Hasil Panja kemudian secara resmi disepakati oleh seluruh sembilan fraksi di Pembahasan Tingkat 1 dalam rapat yang dipimpin oleh Ketua Baleg Supratman Andi Agtas. Baidowi mengungkapkan, langkah selanjutnya hasil Panja Pembahasan Tingkat 1 tinggal diserahkan ke Rapat Paripurna terdekat.
Ketua DPR RI, Puan Maharani mengungkapkan revisi UU Desa itu akan dibahas setelah Pemilu 2024. Sebab, DPR akan menjalani masa reses pada 7 Februari hingga 4 Maret, sehingga sidang selanjutnya akan dilaksanakan setelah hari pencoblosan Pemilu 2024 pada 14 Februari mendatang.

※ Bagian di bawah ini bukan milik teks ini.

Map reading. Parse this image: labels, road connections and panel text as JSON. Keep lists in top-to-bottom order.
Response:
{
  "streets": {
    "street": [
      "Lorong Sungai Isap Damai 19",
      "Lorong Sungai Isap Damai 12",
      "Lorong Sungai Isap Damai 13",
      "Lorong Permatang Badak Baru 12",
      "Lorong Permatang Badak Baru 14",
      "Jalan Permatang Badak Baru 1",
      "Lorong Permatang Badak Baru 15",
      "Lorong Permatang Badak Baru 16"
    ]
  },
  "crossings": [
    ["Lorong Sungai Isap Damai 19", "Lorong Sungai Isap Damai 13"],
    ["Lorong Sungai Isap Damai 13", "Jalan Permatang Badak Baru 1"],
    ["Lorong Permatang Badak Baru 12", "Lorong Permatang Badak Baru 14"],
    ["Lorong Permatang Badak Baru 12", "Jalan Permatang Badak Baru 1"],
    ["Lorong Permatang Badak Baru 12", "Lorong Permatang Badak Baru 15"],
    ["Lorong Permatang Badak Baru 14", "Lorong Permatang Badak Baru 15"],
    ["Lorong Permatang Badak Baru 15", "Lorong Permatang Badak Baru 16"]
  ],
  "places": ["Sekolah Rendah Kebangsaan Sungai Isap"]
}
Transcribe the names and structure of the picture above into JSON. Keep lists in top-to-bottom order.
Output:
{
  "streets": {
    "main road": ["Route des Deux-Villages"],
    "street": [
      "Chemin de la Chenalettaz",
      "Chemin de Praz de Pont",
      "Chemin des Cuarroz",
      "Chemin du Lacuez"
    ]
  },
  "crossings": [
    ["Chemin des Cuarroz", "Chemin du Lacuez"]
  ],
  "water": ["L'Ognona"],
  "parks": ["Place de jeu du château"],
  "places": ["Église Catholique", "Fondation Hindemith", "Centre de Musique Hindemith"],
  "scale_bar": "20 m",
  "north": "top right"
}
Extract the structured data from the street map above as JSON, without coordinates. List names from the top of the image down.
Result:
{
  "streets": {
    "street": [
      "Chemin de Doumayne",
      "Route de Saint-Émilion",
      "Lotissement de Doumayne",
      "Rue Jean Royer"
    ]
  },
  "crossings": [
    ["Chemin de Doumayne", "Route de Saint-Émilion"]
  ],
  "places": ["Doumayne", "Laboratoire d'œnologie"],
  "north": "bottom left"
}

“Mereka (perangkat desa) juga memahami bahwa agar mekanisme berjalan dengan baik dan benar sesuai aturan yang ada, karenanya pembahasan selanjutnya akan dibahas di masa sidang selanjutnya,” kata Puan saat Rapat Paripurna ke-12 DPR RI dalam Masa Persidangan III Tahun Sidang 2023-2024 di Kompleks Parlemen, Senayan, Jakarta, Selasa (6/2/2024).
Dia pun menegaskan bahwa DPR berkomitmen menyelesaikan Revisi UU Desa pada waktunya, sesuai dengan mekanisme yang berlaku. Hal itu pun sudah disepakati oleh perwakilan perangkat desa.